Again, I adore this sub. It saved my relationship, and I've learned so much here. I normally don't post much and tend to observe and learn, but I couldn't keep quiet on this one. To me, a huge part of RP is the focus on being a strong woman capable of independent thought both for myself and for my man. Nowhere does it say to submit to a tyrannical leader or to be a doormat. Nowhere does it say when you date someone you can't think critically about their behavior and treatment. If my SO suddenly ordered me to stop going to the gym for no reason other than he didn't like me to go, I would respectfully discuss the issue with him to understand his POV, but it would definitely be a discussion. Maybe he will have a reason when we talk it through, maybe not. I will bend over backwards to please him, cherish him, and show him how much I respect and adore him, but I'm doing both of us a disservice the minute I give up my individuality, my hobbies and friends outside our relationship, and my independent thoughts.

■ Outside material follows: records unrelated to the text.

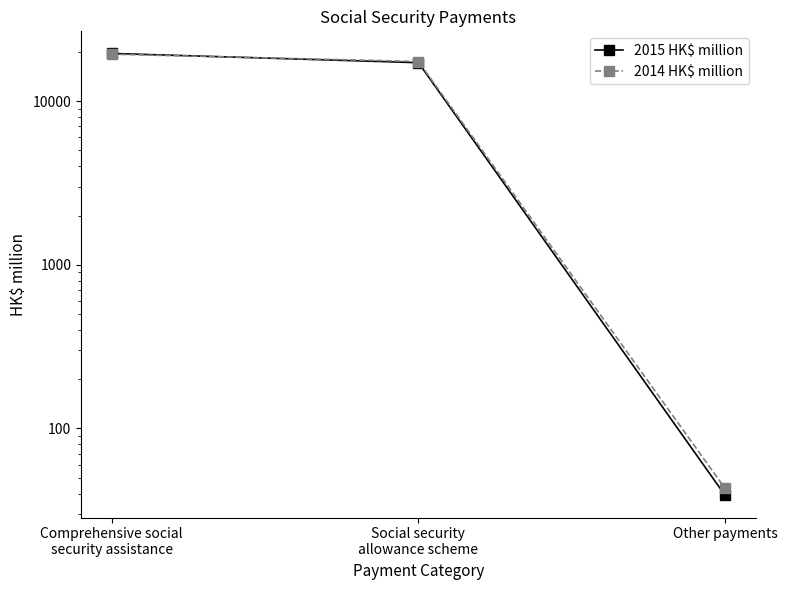

Reading left to right, what are all the values shown in this chart?

2015 HK$ million: 19548	17164	39
2014 HK$ million: 19339	17448	43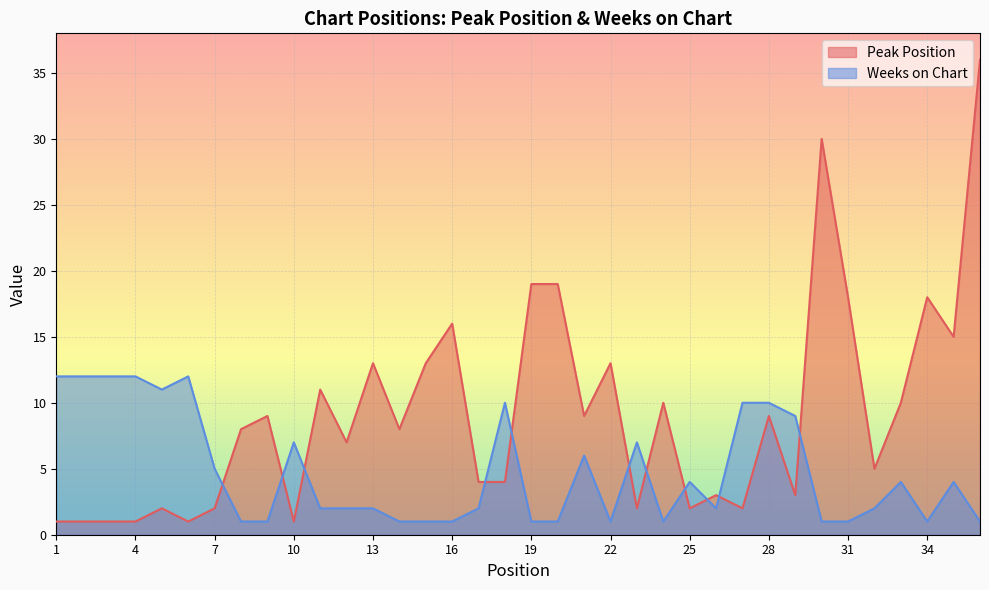

How many lines are shown in the chart?

2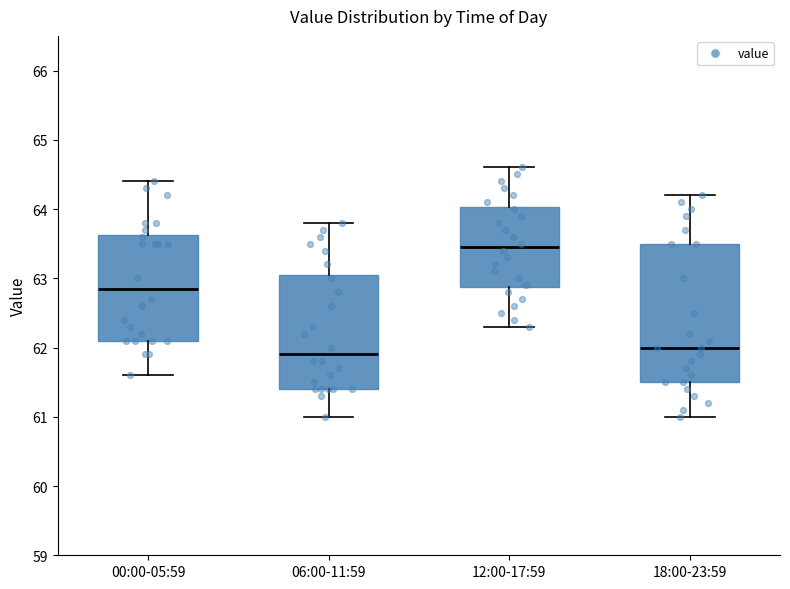

Reading left to right, transcribe this box plot: for each box, give where its median line is, the range the box spans, and where its two whiskers end, as read against the y-axis. The values are not printed on the chart, so give them approximately, as read against the axis.

00:00-05:59: median 62.9, box 62.1 to 63.6, whiskers 61.6 to 64.4
06:00-11:59: median 61.9, box 61.4 to 63.1, whiskers 61.0 to 63.8
12:00-17:59: median 63.5, box 62.9 to 64.0, whiskers 62.3 to 64.6
18:00-23:59: median 62.0, box 61.5 to 63.5, whiskers 61.0 to 64.2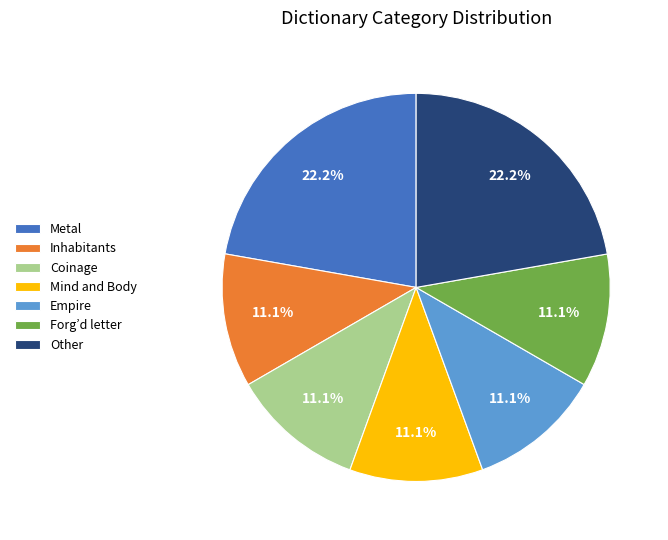

How much of the chart is everything except Inhabitants?

88.9%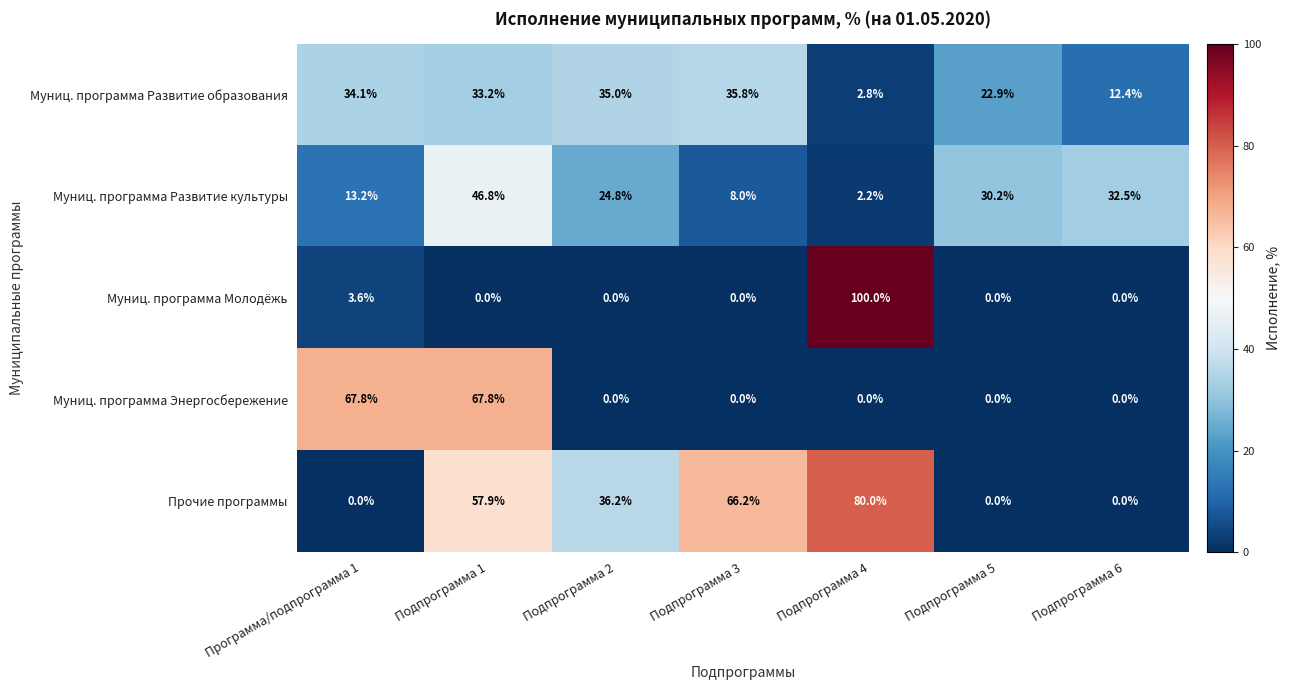

Which series changed the most between Подпрограмма 1 and Подпрограмма 6?

Муниц. программа Энергосбережение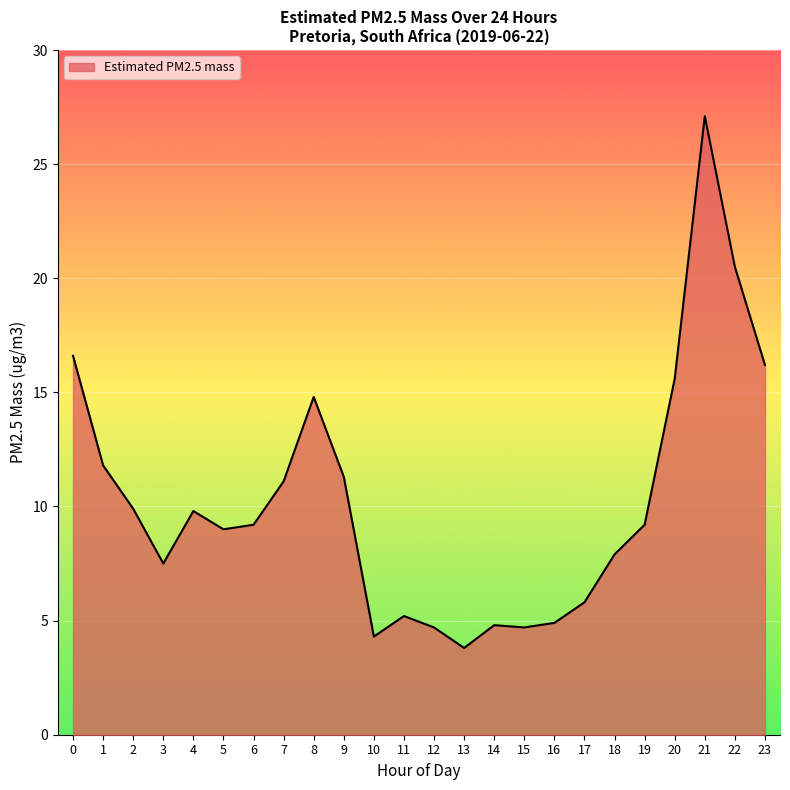

The chart shows a value of 4.3 at 4. True or false?

False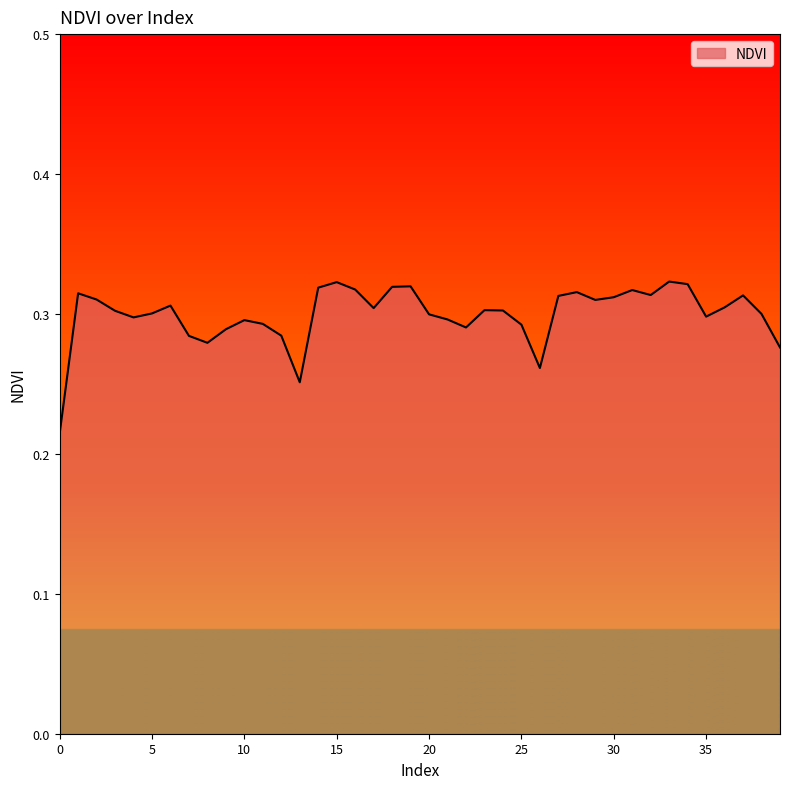

True or false: the data has more than 0 interior local peaks.

True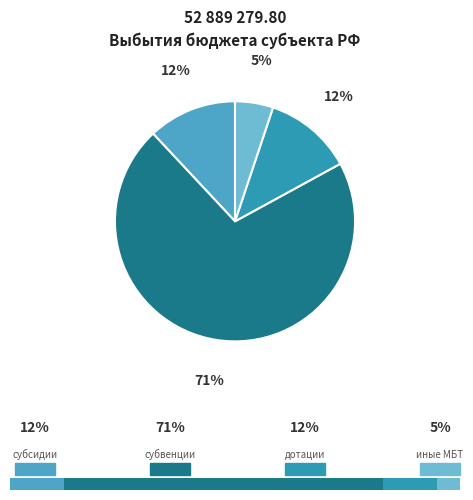

What percentage is NOT represented by субсидии?

88.0%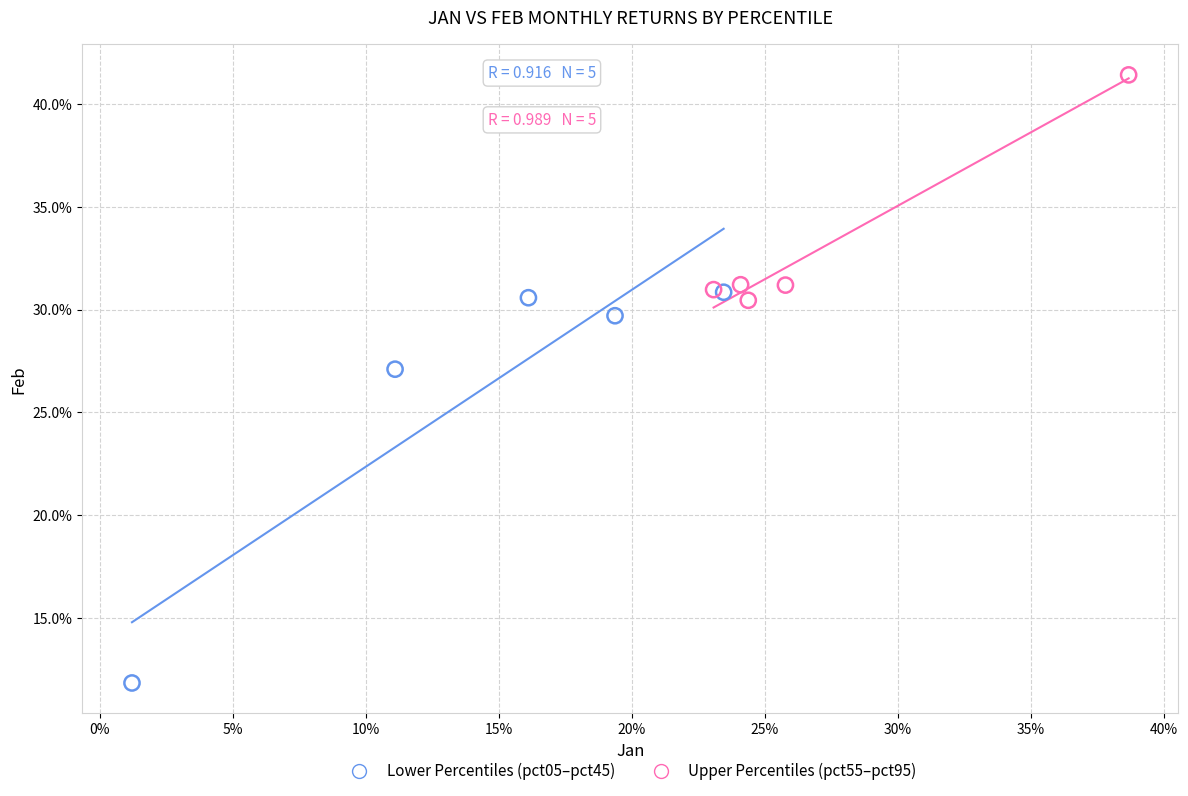

Which series has the largest Y range (max minus min)?

Lower Percentiles (pct05–pct45)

Trust your gut, OP. You know him better than any of us. If you think you can understand where he's coming from, make the sacrifice. If you sense something isn't right or that your basic boundaries are being violated, ask him to sit down and talk until a compromise can be reached or until you realize this isn't the Captain for you. Don't let it fester or you'll likely feel resentful later on.

Life is full of hard choices and gray areas, and anyone who tells you there is only one RP way doesn't understand RP at all.